Should Insiders Really Be Your Biggest Concern?
Verizon's Data Breach Investigations Report shows that by volume of breach occurrences, external attackers cause problems the majority of the time
April 23, 2013
Yesterday's release by Verizon of its annual Data Breach Investigations Report (DBIR) will surely confirm many information security professionals' observations and fears. In addition, it will surely kick off another year of number-crunching and proposals to respective boards for new initiatives.
But amid the data included one subset of information likely to challenge both conventional wisdom and vendor sales pitches is the information Verizon collected about the impact of insider threats. While its experts would never discount the very real possibility of damage inflicted by insiders, Verizon illustrated with its breach data that external attackers made up the bulk of the action within cases involving breached information -- by a wide margin.
"When you look at the sheer volume of the attackers, it really shows that certainly an organization is going to have more outsiders than insiders, no matter what," says Suzanne Widup, senior analyst on Verizon's RISK Team and one of the report's authors. "Just with the sheer number of possible actors, that's going to be the case forever. But that doesn't negate the fact that insiders can do damage."
[Think insiders can't hurt your firm? Think again. See 8 Egregious Examples Of Insider Threats.]
The DBIR showed that by volume of breach occurrences at Verizon customers, 92 percent involved external parties while 14 involved internal. The two numbers total more than 100 because there are a number of situations where both external and internal partners work in concert, either on purpose or with insiders ignorant of their contributions.

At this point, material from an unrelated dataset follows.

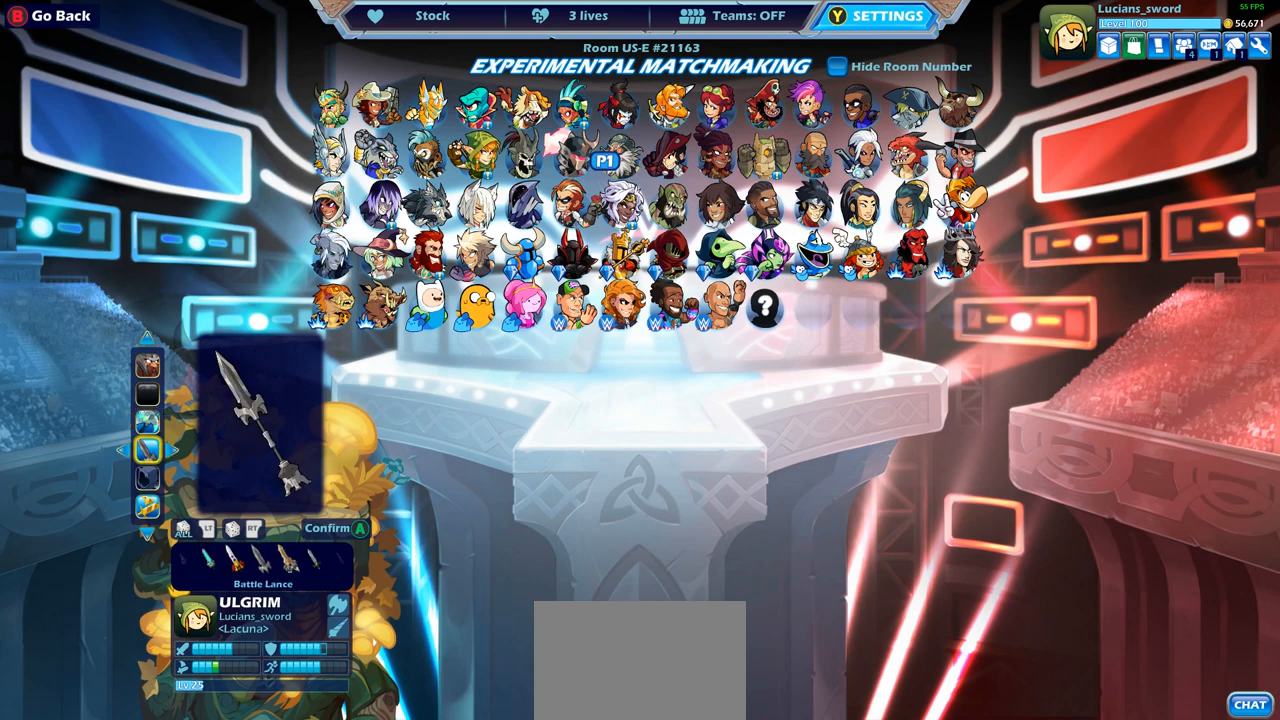
{"buttons": [], "left_stick": "center", "right_stick": "center", "events": [[67, "DPAD_LEFT", "down"], [167, "DPAD_LEFT", "up"], [250, "DPAD_LEFT", "down"], [333, "DPAD_LEFT", "up"], [417, "DPAD_LEFT", "down"], [483, "DPAD_LEFT", "up"]]}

"A lot of them are the organized crime groups that are recruiting the people to do credit card skimming, which happens quite a bit. But it can also be things like a banking institution having its tellers compromised by someone outside to be able to take the bank account data out," Widup says. "They'll go after people who don't necessarily have a lot of organizational power, but who've got access to the data that they want, and that's what matters."
Regardless of that overlap, the big disparity between the volume of breaches analyzed by the DBIR involving external threats compared to internal runs contrary to infosec pros' perceived risk. Recent straw polls among security professionals that show them spending spend quite a bit of time worrying about the damage insiders could inflict on their operations. In fact, last week a report out by firewall management firm AlgoSec showed that 64.5 percent of information security and information technology professionals rated insiders as their greatest security risk.
"We stand behind the fact that, at least from a perception standpoint, the security community is more concerned about insider threats," says Nimmy Reichenberg, vice president of marketing and business development for AlgoSec, who says the appearance of contradiction could stem from a number of factors.
Tops on that list is the possible impact of an undetected insider incident, which could be much more disastrous, though less likely to happen, than an undetected external event. When malicious insiders get away with their crimes, they are much more likely to do a lot more damage than a flurry of external hackers could, he says.
"You've got hackers all over the world, scanning ports, trying to get in, but how successful are they, and how much damage do they really do?" he says. "That isolated, once-in-a-blue-moon internal threat can potentially be much more dangerous because it's not a blind or semiblind hacker trying to probe their way into your network. It's a person who knows the ins and outs of your organization trying to do the damage." Plus, the types of incidents insiders can trigger reach far beyond the typical theft of personally identifiable information tracked by DBIR statistics. Even Verizon tipped its hat to that by also analyzing relevant data from its partners CERT and G-C Partners later in its report. Within that data set of 47,000 overall security incidents, insiders made up a bigger chunk of the ratio of responsible parties, with 69 percent involving insiders and 31 percent involving external. However, among those, Verizon reported that most of them were insiders acting carelessly rather than maliciously.
According to Widup, security professionals shouldn't get too wrapped up in the debate of who's the bigger risk. Instead of who is doing it, the risky action and the ability to detect that action is really what matters, she says.
"It shouldn't matter who is doing it -- if you can detect it quickly enough, you have a better chance of containing the breach or at least mitigating it quickly," she says. "The bottom line is to make sure you can detect it and make sure that for however long it takes you to detect things on average, your logs go back at least that far."